*RECORDS FOR THIS TASK*
··········
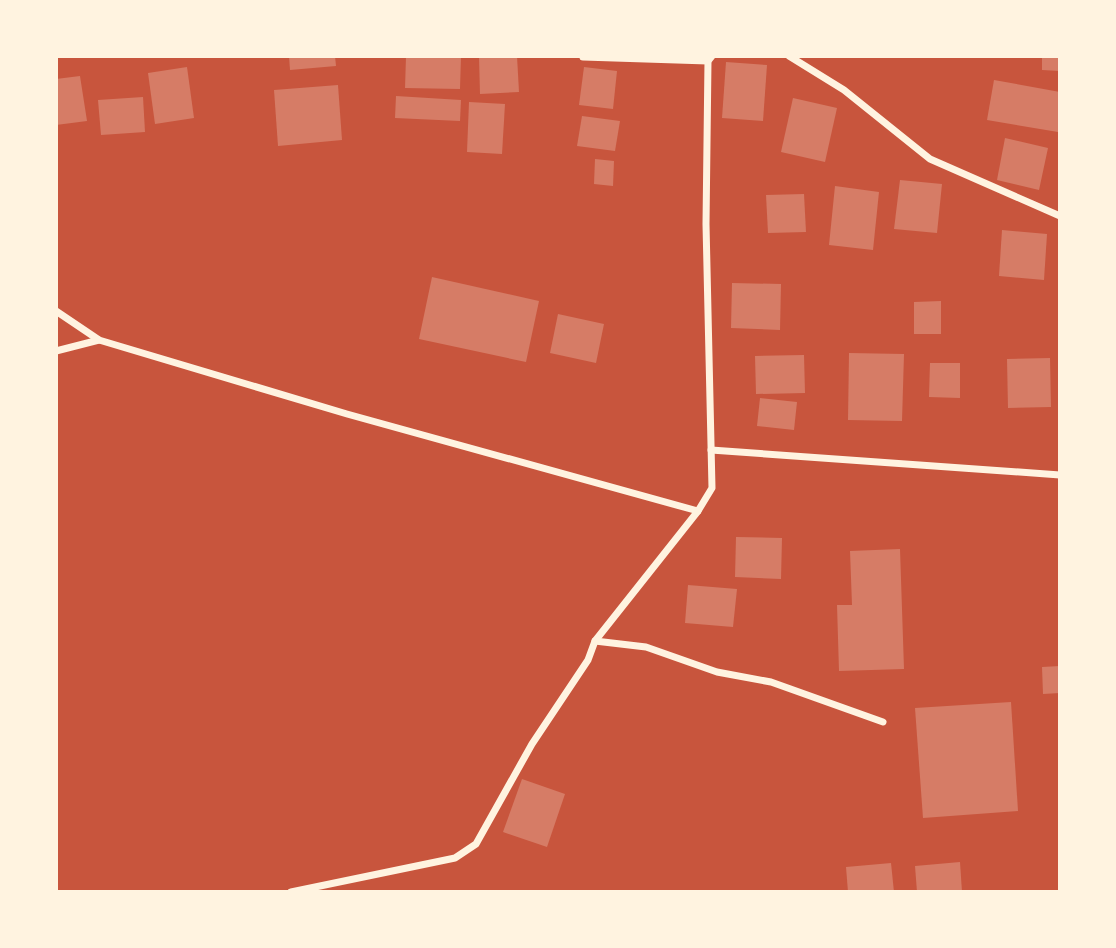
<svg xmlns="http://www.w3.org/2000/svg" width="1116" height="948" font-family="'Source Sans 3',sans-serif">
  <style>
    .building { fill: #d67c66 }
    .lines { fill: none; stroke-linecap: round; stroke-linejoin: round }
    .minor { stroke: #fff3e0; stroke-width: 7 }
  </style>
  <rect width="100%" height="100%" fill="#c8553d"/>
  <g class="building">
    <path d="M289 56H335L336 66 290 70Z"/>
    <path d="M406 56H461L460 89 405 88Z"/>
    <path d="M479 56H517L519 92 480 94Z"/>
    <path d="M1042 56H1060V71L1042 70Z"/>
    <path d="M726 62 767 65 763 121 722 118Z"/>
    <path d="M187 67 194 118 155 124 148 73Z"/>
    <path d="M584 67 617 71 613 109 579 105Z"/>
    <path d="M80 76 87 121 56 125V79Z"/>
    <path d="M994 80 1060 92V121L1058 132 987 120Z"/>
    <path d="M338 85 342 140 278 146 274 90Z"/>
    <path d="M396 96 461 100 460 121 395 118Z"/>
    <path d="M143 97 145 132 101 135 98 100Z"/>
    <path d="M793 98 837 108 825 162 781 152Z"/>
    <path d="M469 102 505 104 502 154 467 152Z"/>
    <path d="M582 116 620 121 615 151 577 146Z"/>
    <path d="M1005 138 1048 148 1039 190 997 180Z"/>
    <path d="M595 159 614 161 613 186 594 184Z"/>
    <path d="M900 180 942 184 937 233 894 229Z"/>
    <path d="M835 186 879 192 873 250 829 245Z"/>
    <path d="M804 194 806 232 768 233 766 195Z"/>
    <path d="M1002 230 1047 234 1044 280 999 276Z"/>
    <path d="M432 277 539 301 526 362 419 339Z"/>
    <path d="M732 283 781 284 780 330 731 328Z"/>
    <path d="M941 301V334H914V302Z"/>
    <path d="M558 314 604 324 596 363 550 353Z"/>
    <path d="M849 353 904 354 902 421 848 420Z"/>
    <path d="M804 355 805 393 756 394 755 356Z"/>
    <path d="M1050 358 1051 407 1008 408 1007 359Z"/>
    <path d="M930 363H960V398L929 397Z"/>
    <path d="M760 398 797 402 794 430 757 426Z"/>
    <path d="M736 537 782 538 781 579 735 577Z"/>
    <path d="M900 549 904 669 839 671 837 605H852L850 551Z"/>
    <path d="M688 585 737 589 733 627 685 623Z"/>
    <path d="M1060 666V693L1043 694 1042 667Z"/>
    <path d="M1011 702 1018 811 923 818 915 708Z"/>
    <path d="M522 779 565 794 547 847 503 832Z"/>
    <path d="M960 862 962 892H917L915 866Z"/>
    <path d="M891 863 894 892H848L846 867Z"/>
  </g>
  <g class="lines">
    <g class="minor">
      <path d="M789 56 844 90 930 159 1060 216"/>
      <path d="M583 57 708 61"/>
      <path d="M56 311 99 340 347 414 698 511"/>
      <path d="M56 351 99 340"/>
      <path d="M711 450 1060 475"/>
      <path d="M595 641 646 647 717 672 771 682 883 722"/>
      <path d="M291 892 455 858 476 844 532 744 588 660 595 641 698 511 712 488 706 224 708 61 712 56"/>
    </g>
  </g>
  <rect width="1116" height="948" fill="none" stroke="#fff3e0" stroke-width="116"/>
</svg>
··········
*PROBLEM REQUIREMENTS*
The response must contain every line from the listing above in which the string "lines" appears.

*TASK RESPONSE*
    .lines { fill: none; stroke-linecap: round; stroke-linejoin: round }
  <g class="lines">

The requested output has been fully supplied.